Empowering francophone minorities

Vibrancy through mobilization

A welcome sign at the border of New Brunswick with Nova Scotia, along highway 970.

A welcome sign at the border of New Brunswick with Nova Scotia, along highway 970.

Photo: iStock, Christa Boaz

Canada, like the rest of the world, is changing. The development of digital technologies and international commerce has promoted the use of English, forcing a decline in French in Canada, and creating concerns about its vitality. In fact, data from the most recent Canadian census reveals a downturn in the demographic weight of francophones, creating challenges for preserving and maintaining French in Canada.

However, the devaluing of French in North America dates back far earlier than globalization and the digital era. In the face of persisting threats to their identity, how can minority francophones ensure their rights are exercised and respected? This is what Michelle Landry, Canada Research Chair in Canadian Francophone Minorities and Power and associate professor in sociology at the Université de Moncton, is studying.

A language and identity under threat

The passage of the Official Languages Act in 1969 established bilingualism in Canada and made English and French the country’s official languages. Over the following decades, the provinces and territories, in turns, developed laws, policies and programs to support the use of French. However, some provinces were forced by courts to pass these measures as a result of legal proceedings brought by francophone communities. At the same time, demographic data show just how necessary it is for francophones to work harder even in Quebec, especially in Montréal, to maintain French as the language of integration, work and learning. More than 50 years after the passage of the Act, official language issues are still central to conversations around identity and society.

Michelle Landry and her team’s research focuses on the empowerment of minority francophones and explores how they have been preserving their rightful place in Canadian society since the second half of the 19th century.

“As a sociologist,” explains Landry, “I take a detailed approach to understanding how people take action. This includes looking into the interactions, funding, tactics and discursive strategies used to rally support from Canadians and government. I’m particularly interested in ‘how’ this mobilization happens.”

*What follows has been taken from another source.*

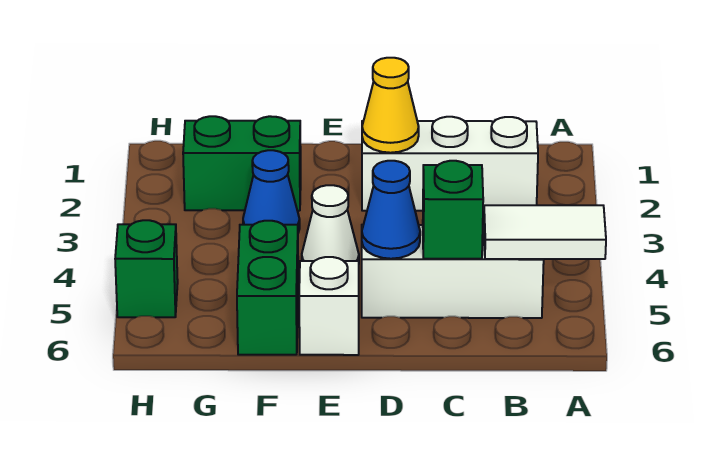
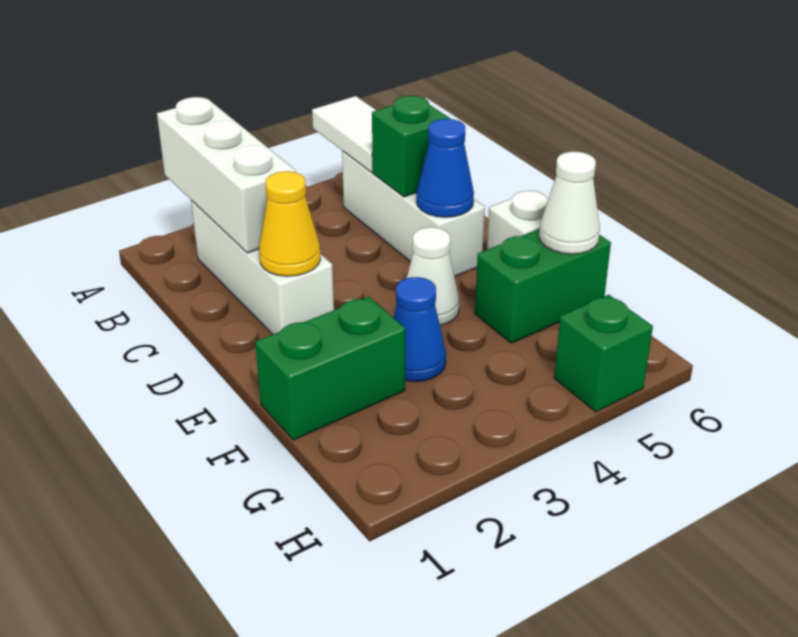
none -> white brick A2:C2 level 2
green brick F2:G2 level 1 -> green brick F1:F2 level 1
none -> white cone F6 level 2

Amplifying voices, and access, to be heard

In her research, Landry has noted the influence public funding has on determining francophone communities’ priorities and strategies. While access to institutional channels grants some governance power, it also influences the methods used for mobilization and advocacy. As a result, groups often opt for lobbying tactics and social networking to further their language rights, instead of clamouring for them in the streets.

Landry has also seen that municipal governments have the potential to play an important role in the development and thriving of minority francophone communities. In New Brunswick, for example, several municipal governments have become aware of their power to act and are using the tools available to them. By passing local decrees and policies, such as those governing public signage, municipal governments can have a significant impact on the linguistic vitality of francophone communities.

“Having rights is one thing,” says Landry, “but making sure these rights are being enforced is another. An official language minority community is only as strong as its institutions. And to strengthen their institutions, communities must shield them against discourse calling official bilingualism into question and opposing language minority rights.”

The vitality of a francophone community depends on the vitality of its institutions and essential services in areas such as education, health, culture and justice.

“Faced with the possibility of seeing their institutions disappear,” says Landry, “francophone minority communities have no other choice but to take action to ensure their sustainability.”

This is why the Franco-Ontarian community—inspired by the successful SOS Montfort citizen movement (1997-2002) that avoided the closure of Hôpital Montfort, the only specialized hospital offering health care in French—mobilized in 2018 to counter the plan to abolish the Université de l’Ontario français and the Office of the French Language Services Commissioner.

Strengthening the sense of linguistic security

Landry’s research sheds valuable light on minority francophone communities’ challenges and the action strategies and governance mechanisms that enable them to strengthen the rightful place of language minorities in contemporary Canadian society.

“It’s essential,” she says, “to note that the outcomes of our work are not limited to francophone communities. We hope our research will also shed light on the struggles of other groups working to preserve their languages and cultures, such as Indigenous communities.”